**Exercise prompt**:
In the records, find every line with the word "sine" and copy it out.

(Stored data entries)

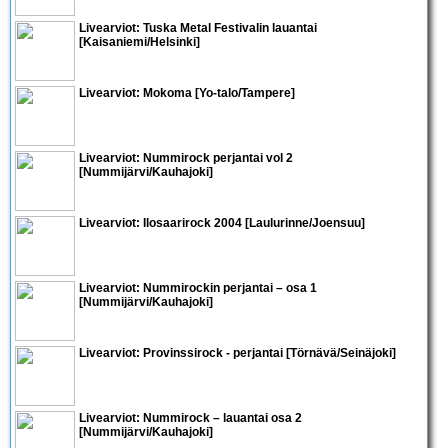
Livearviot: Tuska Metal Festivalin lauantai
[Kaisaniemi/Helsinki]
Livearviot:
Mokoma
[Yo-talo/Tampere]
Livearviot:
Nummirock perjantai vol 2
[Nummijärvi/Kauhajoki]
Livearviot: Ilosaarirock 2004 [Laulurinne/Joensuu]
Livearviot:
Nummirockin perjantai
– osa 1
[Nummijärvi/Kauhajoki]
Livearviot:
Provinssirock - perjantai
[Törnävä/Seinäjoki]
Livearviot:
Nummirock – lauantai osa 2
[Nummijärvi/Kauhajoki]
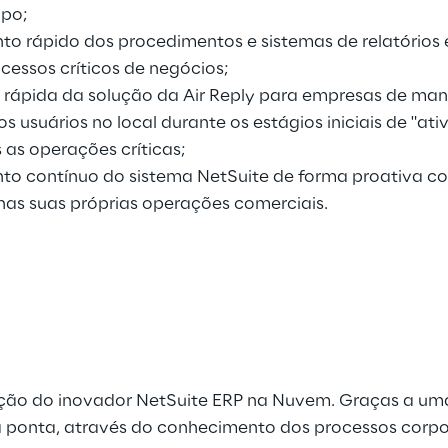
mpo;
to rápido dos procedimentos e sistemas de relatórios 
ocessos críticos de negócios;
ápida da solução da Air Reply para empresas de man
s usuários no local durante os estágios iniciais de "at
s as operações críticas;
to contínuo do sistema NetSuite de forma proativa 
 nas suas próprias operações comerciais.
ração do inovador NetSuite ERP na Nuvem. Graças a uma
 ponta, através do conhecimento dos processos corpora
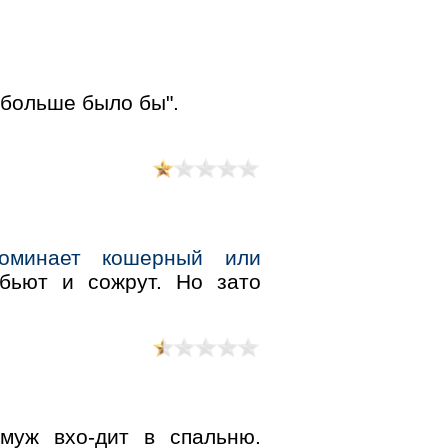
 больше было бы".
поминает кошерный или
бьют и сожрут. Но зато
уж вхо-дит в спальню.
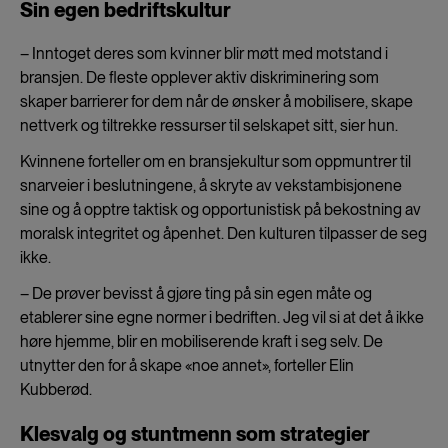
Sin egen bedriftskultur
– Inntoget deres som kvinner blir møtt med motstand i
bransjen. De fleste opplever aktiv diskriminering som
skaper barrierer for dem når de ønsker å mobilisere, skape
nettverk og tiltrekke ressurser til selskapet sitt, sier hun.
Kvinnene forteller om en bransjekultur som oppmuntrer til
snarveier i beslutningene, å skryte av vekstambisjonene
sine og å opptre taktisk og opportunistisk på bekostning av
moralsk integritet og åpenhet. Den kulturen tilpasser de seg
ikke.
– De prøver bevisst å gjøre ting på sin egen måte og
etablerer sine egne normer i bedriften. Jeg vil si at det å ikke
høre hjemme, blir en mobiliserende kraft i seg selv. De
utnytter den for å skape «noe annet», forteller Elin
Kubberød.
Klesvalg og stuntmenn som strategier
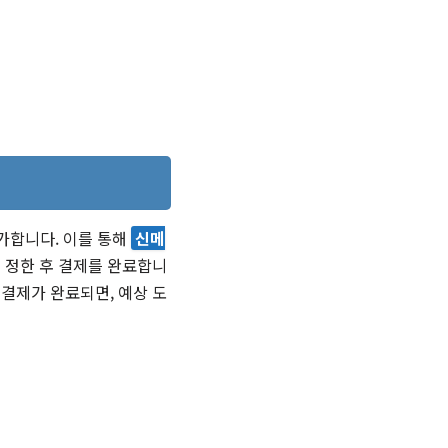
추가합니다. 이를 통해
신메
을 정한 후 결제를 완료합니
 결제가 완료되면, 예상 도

**Solution**:
sine og å opptre taktisk og opportunistisk på bekostning av
etablerer sine egne normer i bedriften. Jeg vil si at det å ikke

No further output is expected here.